Exercises to complete:
(a) Does the text on the transnational capitalist class agree with each statement? (i) The paper concludes that the theory of a transnational capitalist class is well supported by evidence. (ii) A neo-Gramscian perspective widens the domain of hegemony compared with conventional IR theory. (iii) Sklair divides the transnational capitalist class into four main factions. Answer yes or no for each and quote the deciding words of the text.
(b) Can you take the text on the transnational capitalist class further, continuing from the point where it stops?

··· Reading text ···

Located within this neo-Gramscian critique of political economy is the theory that a new class of transnational elites has emerged that seeks to maximise the profits of global firms. But ‘they require help from other groups, notably globalizing bureaucrats, politicians and professionals, consumerist elites, and the institutions in which they operate, to carry out their work effectively’[4]. Together, all these people constitute a transnational class. They constitute a class in that they are defined in terms of their relationship to the means of production, distribution, and exchange, and they are a capitalist class in that they own or control, individually or collectively, the major forms of capital. They are a transnational capitalist class (TCC) in that they operate across borders to further the interests of global capital rather than of any real or imagined state[5].
This paper first introduces neo-Gramscian theory and outlines the concept of the TCC as theorized by Leslie Sklair of the London School of Economics. It then examines the literature highlighting the evidence both broadly in favour and against the existence of a TCC. It concludes that while there is much plausibility in the concept of a TCC the theory is underdeveloped and lacks much empirical support.
A neo-Gramscian perspective, unlike conventional IR theory, which reduces hegemony to a single dimension of dominance based on the economic and military capabilities of the state, broadens the domain of hegemony[6]. It appears as an expression of broad based consent, manifested in the acceptance of ideas and supported by material resources and institutions, which is initially established by social forces occupying the leading role within a state, but is then projected outwards on a world scale[7].
The hegemony of a leading class can manifest itself as an international phenomenon insofar as it represents the development of a particular form of the social relations of production and a consolidated domestic hegemony may expand beyond a particularly social order to move outward on a world scale and insert itself through the prevailing world order. Thus hegemony can operate on two levels: by constructing a historic bloc and establishing social cohesion within a form of state as well as by expanding a mode of production internationally and projecting hegemony through the level of world order[8]. Within a world order a situation of hegemony may prevail ‘based on a coherent conjunction or fit between material power, the prevalent collective image of world order (including certain norms) and a set of institutions which administer the order with a certain semblance of universality’[9].
Hegemony is therefore a form of dominance, but it refers more to a consensual order so that ‘dominance by a powerful [class or] state may be a necessary but not a sufficient condition of hegemony’[10]. Hegemony is understood as an ‘opinion moulding activity’ and is filtered through structures of society, economy, culture, gender, ethnicity, class and ideology[11]. What is important in this process is that such ideas and institutions become to be seen as natural and legitimate, and that they become embedded in the frameworks of thought of the politically and economically significant parts of the population. In this way a hegemonic structure of thought and action emerges, one which militates against the raising, or even conception of alternative types of political, economic and social arrangements.[12]
The theorization of a transnational capitalist class first emerged in the works of Kees van der Pilj’s “The making of an Atlantic ruling class” (1984)[13], while Cox (1987) wrote of ‘an emerging class structure’[14] and Gill (1990), identified a ‘developing transnational capitalist class faction’[15]. Leslie Sklair, long one of the more important writers in this area[16], has taken the idea furthest; making what he calls ‘the extraordinarily difficult break with state-centrism which is necessary if we are to move forward’[17]. In his view the transnational capitalist class is the characteristic institutional form of political transnational practices in the global capitalist system and analytically can be divided into four main factions[18]:
- TNC executives at head quarter and subsidiary levels;
- Local and international bureaucrats and politicians who facilitate globalization;
- Professionals, such as business school academics and consultants, who standardize and propagate globalizing techniques;
- Consumerist elites, those in trading, advertising, and the media whose role is to spread the word that continual and increasing consumption is the only route to the ‘good life’.

··· Dataset content ···

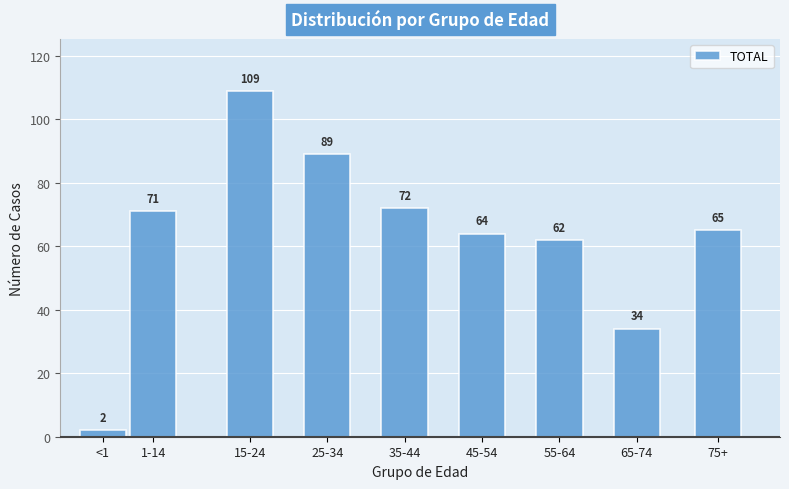

Reading left to right, list all the values displayed in this chart.

<1=2	1-14=71	15-24=109	25-34=89	35-44=72	45-54=64	55-64=62	65-74=34	75+=65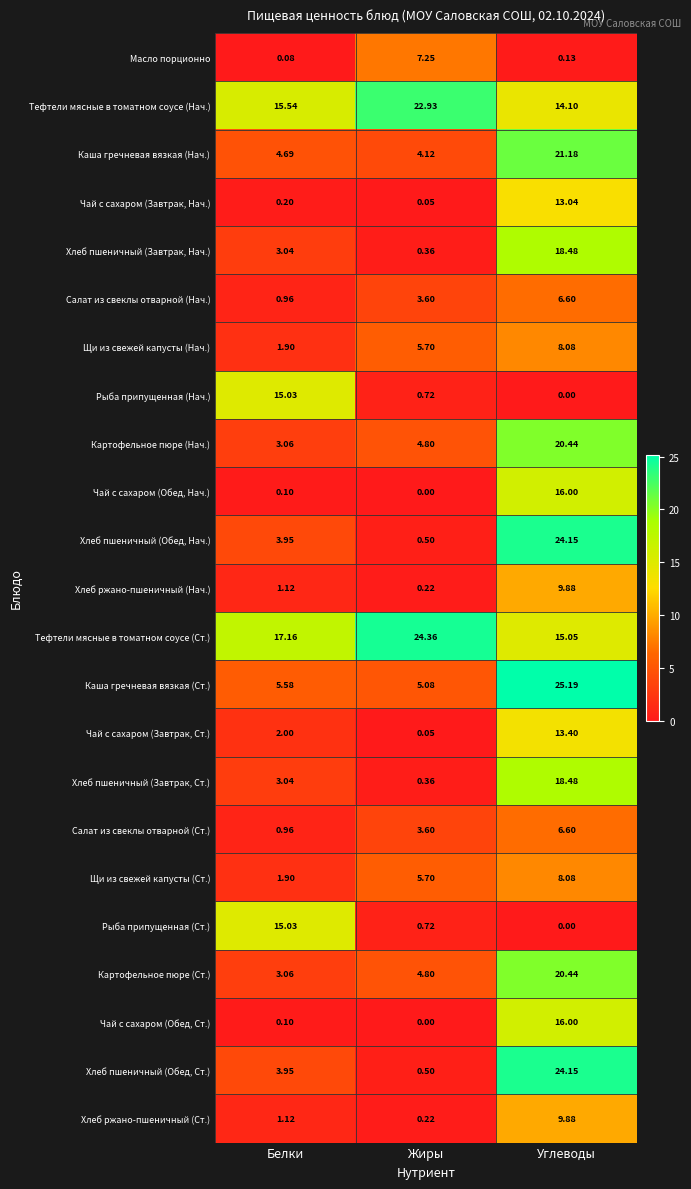

At which category is the sum across all series the highest?

Углеводы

···

Responses per task:
(a)
(i) No: "the theory is underdeveloped and lacks much empirical support."
(ii) Yes: "A neo-Gramscian perspective, unlike conventional IR theory, which reduces hegemony to a single dimension of dominance based on the economic and military capabilities of the state, broadens the domain of hegemony"
(iii) Yes: "analytically can be divided into four main factions"

(b)
While each of the factions performs distinct function for the TCC, personnel are often interchangeable betweens factions. Key individuals can belong to more than one faction at the same time, and the transition from membership of one group to another is more or less routine in many societies. The transnational capitalist class is transnational in at least three senses[19]: First, its members tend to have outward-orientated global rather than inward-orientated national perspectives on a variety of issues . Second, members of the TCC tend to be people from many countries, more and more of whom begin to consider themselves ‘citizens of the world’ as well as their places of birth. Third, they tend to share similar lifestyles, particularly patterns of higher education (increasingly in business schools) and consumption of luxury goods and services.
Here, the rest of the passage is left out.